Anlehnung, ein Begriff der Reitkunst, der viel diskutiert, viel analysiert und vielleicht auch in der deutschen Übersetzung zu Recht kritisiert wird. 

Aber was verstanden die Alten Meister unter Anlehnung? 

François Robichon de la Guérinière (1688-1751) und die Anlehnung

„Anlehnung nennt man das Gefühl, welches die Wirkung der Stange in der Han des Reiters hervorbringt, und andernteils durch die Hand des Reiters auf des Pferdes Laden zuwege gebrachte Wirkung, Es gibt Pferde, die zu wenig, andere die zu viel und noch andere, die volle Anlehnung haben.

Die, welche keine oder zu wenig Anlehnung haben, sind solche Pferde, die das Mundstück fürchten und dessen Druck auf den Laden nicht leiden können. Diejenigen Pferde, welche zu viel Anlehnung haben, sind solche, die sich in die Hand legen.

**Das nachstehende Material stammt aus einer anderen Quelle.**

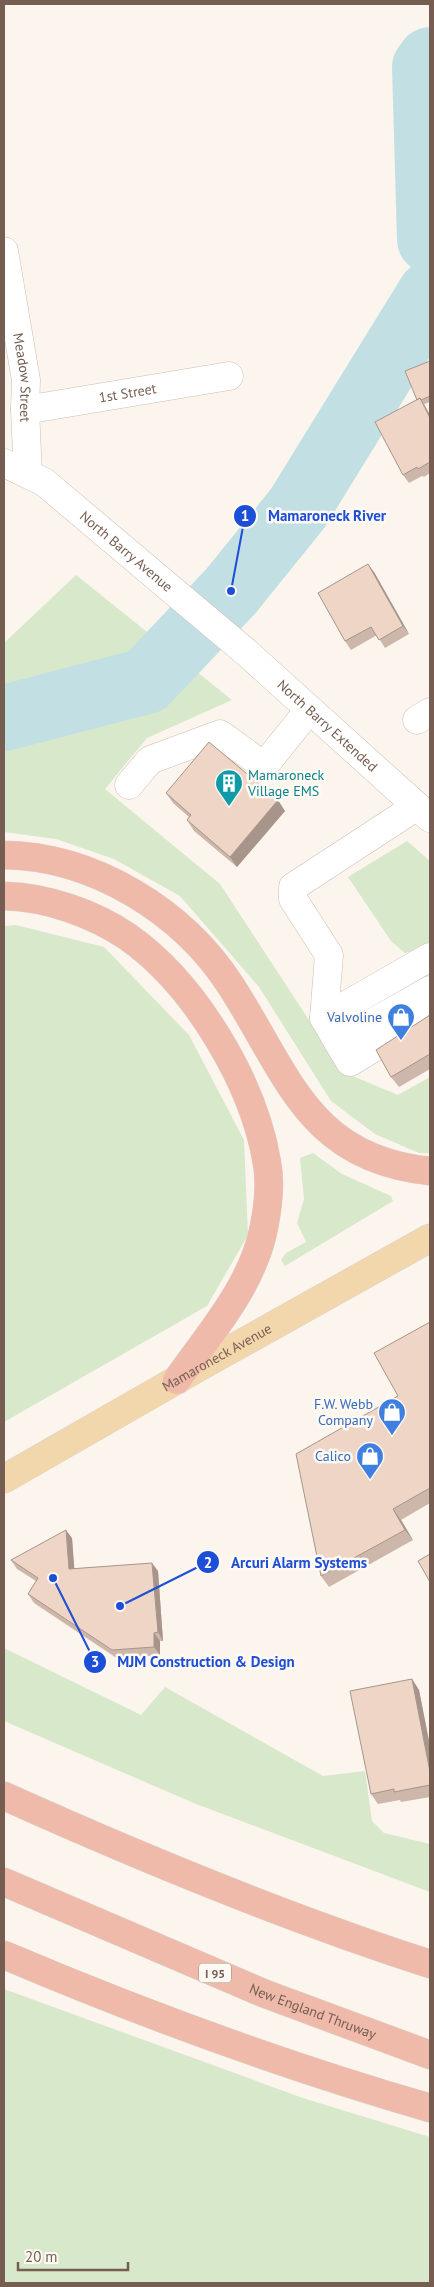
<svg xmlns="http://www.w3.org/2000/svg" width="434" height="2287" font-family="'PT Sans',sans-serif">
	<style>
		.green { fill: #d8e8cb }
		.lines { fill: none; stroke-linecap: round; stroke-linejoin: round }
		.river { stroke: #c2e0e4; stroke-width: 66 }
		.minor-casing { stroke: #cdbdb3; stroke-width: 29 }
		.major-casing { stroke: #d8d2ce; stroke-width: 29 }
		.highway-casing { stroke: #d8d2ce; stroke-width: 29 }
		.minor { stroke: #fff; stroke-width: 28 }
		.major { stroke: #f3d7ac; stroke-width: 28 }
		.highway { stroke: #efbaaa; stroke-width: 28 }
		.wall { fill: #cdb7aa }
		.shaded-wall { fill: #a7958b }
		.building { fill: #eed5c6; stroke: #a7958b }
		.labels { text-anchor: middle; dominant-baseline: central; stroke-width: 5; stroke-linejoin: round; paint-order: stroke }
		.shield { fill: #fef9f3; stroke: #9e8c82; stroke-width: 1 }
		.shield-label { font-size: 12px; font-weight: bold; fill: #755d51 }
		.street-label { font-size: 14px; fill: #755d51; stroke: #fef9f3 }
		.culture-label { font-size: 14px; fill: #0d838f; stroke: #fef9f3; text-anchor: start }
		.shop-label { font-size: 14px; fill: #366cbe; stroke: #fef9f3; text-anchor: end }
		.leader { fill: none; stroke: #1d4ed8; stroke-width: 2 }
		.callout-dot { fill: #1d4ed8; stroke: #fef9f3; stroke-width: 2 }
		.mark-label { font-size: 15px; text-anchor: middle; font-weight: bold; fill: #fff }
		.callout-label { font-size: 15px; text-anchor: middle; font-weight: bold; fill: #1d4ed8; stroke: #fef9f3; stroke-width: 5; stroke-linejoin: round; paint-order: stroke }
	</style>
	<rect width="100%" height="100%" fill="#fbf5ed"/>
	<!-- green -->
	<path class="green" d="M76 575 232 700 147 738 105 789 220 884 343 1072 398 1095 430 1077V1153H419L375 1134 331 1101 259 987 180 896 114 859 56 839 4 832V643Z
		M407 841 430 861V946L405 953 391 941 348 877Z
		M16 925 104 947 189 1035 244 1140 248 1235 207 1306 4 1422V926Z
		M313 1153 342 1174 391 1196 393 1201 285 1266 281 1260 286 1253 306 1242 297 1223 304 1199 300 1158Z
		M4 1648 141 1715 165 1687 323 1776 365 1771 372 1821 384 1833 430 1844V1892L196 1804 4 1721Z
		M4 1989 303 2098 430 2137V2283H4Z"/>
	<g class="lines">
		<!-- river -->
		<path class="river" d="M430 60 425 67 430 240
			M4 718 146 681 231 591 298 508 430 294"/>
		<!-- minor casing -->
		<g class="minor-casing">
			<g id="minor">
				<path id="s1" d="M4 251 26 380 25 410 28 474"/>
				<path id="s2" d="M25 410 229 376"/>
				<path id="s3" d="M4 463 44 482 247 653 430 818"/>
				<path d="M417 720 430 712"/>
				<path d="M129 785 150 760 220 734 264 766 309 710"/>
				<path d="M417 806 293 887V899L329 955 324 1018 338 1042 430 990"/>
				<path d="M324 1018 430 957"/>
				<path d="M338 1042 350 1062 430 1014"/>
			</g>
		</g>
		<!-- major casing -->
		<g class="major-casing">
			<g id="major">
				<path id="s4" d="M4 1479 201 1366 430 1238"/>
			</g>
		</g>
		<!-- highway casing -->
		<g class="highway-casing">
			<g id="highway">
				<path d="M4 855C93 856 183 911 231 986 288 1074 308 1159 430 1171"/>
				<path d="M4 896C46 897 93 913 128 937 195 984 254 1083 267 1163 271 1184 268 1207 264 1227 253 1285 210 1333 177 1380"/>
				<path d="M4 1796C144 1859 284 1917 430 1964"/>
				<path id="s5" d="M4 1882 263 1993 430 2055"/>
				<path d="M4 1955C143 2014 285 2066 430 2108"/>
			</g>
		</g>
		<!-- minor -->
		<use href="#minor" class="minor"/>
		<!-- major -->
		<use href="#major" class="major"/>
		<!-- highway -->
		<use href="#highway" class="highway"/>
	</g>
	<!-- wall -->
	<path class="wall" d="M430 361V402L424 404 430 415V473L424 477 422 476 409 483 403 475 417 400Z
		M374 572 409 634 385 648 377 635 351 650 345 641Z
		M166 793 285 811 237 867 194 831 187 820 189 817 173 803Z
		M430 1015V1069L399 1087 391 1077Z
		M430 1322V1503L401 1520 413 1540 329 1587 321 1576Z
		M72 1538 74 1569 158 1571 163 1641H160V1655L118 1659 34 1603 28 1594 36 1581 17 1569 11 1560Z
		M412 1679 419 1690 430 1746V1797L401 1802 400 1800 378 1804 371 1794Z"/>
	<!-- shaded-wall -->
	<path class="shaded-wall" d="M420 398 430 415V418Z
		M368 564 374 572 409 634 403 626Z
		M278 800 285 811 237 867 230 857Z
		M393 1509 401 1520 413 1540 405 1530Z
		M66 1530 72 1538 75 1577 69 1569Z
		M152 1563 158 1571 163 1641 158 1632Z
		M154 1633 160 1641V1655L154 1647Z
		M412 1679 419 1690 430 1746V1772Z"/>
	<!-- building -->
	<path class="building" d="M430 361V396L421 400 420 398 417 400 405 371Z
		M420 398 430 418V462L418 469 417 467 403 475 375 422Z
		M368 564 403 626 379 640 371 627 345 641 318 593Z
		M209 742 278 800 230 857 187 820 191 815 166 793Z
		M430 1015V1054L391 1077 376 1050Z
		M430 1322V1488L393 1509 405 1530 321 1576 296 1454 398 1396 374 1353Z
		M66 1530 69 1569 152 1563 158 1632 154 1633V1647L112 1650 28 1594 38 1578 11 1560Z
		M430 1554V1582L418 1561Z
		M412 1679 430 1772V1785L394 1792V1789L371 1794 350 1691Z"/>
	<!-- icons -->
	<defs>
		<g id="building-pin" transform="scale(1.4375)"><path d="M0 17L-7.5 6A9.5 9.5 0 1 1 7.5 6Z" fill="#0f9aa8" stroke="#fef9f3"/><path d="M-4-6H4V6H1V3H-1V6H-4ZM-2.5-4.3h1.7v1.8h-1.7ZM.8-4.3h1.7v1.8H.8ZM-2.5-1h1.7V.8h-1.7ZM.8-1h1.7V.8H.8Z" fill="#fff"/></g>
		<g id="shop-pin" transform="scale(1.4375)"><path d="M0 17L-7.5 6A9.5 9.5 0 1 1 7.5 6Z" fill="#3f7fe0" stroke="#fef9f3"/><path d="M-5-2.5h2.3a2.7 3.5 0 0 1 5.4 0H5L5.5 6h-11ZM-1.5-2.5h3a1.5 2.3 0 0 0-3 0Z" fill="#fff"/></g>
	</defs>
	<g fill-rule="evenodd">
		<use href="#building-pin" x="229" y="783"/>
		<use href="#shop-pin" x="401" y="1017"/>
		<use href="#shop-pin" x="392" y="1412"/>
		<use href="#shop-pin" x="370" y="1456"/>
	</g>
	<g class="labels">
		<!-- shield labels -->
		<rect class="shield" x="199" y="1963.5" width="32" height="19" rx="4"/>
		<g class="shield-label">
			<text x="215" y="1973">I 95</text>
		</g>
		<!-- street labels -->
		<g class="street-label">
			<text stroke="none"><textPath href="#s1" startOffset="128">Meadow Street</textPath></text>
			<text stroke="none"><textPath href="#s2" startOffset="104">1st Street</textPath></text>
			<text stroke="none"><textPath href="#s3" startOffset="152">North Barry Avenue</textPath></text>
			<text stroke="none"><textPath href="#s3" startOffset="418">North Barry Extended</textPath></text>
			<text stroke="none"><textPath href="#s4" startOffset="245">Mamaroneck Avenue</textPath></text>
			<text stroke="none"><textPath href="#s5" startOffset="335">New England Thruway</textPath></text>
		</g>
		<!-- culture labels -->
		<g class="culture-label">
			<text x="248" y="775">Mamaroneck<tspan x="248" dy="16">Village EMS</tspan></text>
		</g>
		<!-- shop labels -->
		<g class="shop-label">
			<text x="382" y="1017">Valvoline</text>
			<text x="373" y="1404">F.W. Webb<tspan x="373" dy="16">Company</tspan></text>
			<text x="351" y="1456">Calico</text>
		</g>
	</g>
	<!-- callouts -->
	<path class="leader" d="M231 591L245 516M120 1606L208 1562M53 1578L95 1662"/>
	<g class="callout-dot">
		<circle cx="231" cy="591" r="5"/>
		<circle cx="120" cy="1606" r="5"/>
		<circle cx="53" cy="1578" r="5"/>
		<circle cx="245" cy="516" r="12"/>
		<circle cx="208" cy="1562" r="12"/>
		<circle cx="95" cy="1662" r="12"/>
	</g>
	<g class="mark-label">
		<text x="245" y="521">1</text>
		<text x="208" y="1568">2</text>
		<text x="95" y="1667">3</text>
	</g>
	<g class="callout-label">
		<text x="327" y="521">Mamaroneck River</text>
		<text x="299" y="1568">Arcuri Alarm Systems</text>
		<text x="206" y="1667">MJM Construction &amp; Design</text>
	</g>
	<!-- border -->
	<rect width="434" height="2287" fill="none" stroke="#755d51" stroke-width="10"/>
	<!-- scale -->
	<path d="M18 2262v8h110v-8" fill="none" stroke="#755d51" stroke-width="2.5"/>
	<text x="25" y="2262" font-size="15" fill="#755d51" stroke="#fef9f3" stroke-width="4" paint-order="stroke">20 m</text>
</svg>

Wenn ein Pferd aber, ohne sich auf die Hand zu legen, oder mit dem Kopf zu schlagen, eine stete, leichte und mäßige Anlehnung hat, so sagt man: es hat volle Anlehnung oder da beste Maul. Diese drei schönen Eigenschaften, die das gute Maul eines Pferdes bezeichnen, sind mit jenen der Hand des Reiters übereinstimmend, die ebenfalls leicht, sanft und stete sein muss“. 

François Robichon de la Guérinière

Wie gern würden wir hier eine Grammangabe haben, die uns auch genau sagt, wie viel wir in der Hand haben sollen/ dürfen. 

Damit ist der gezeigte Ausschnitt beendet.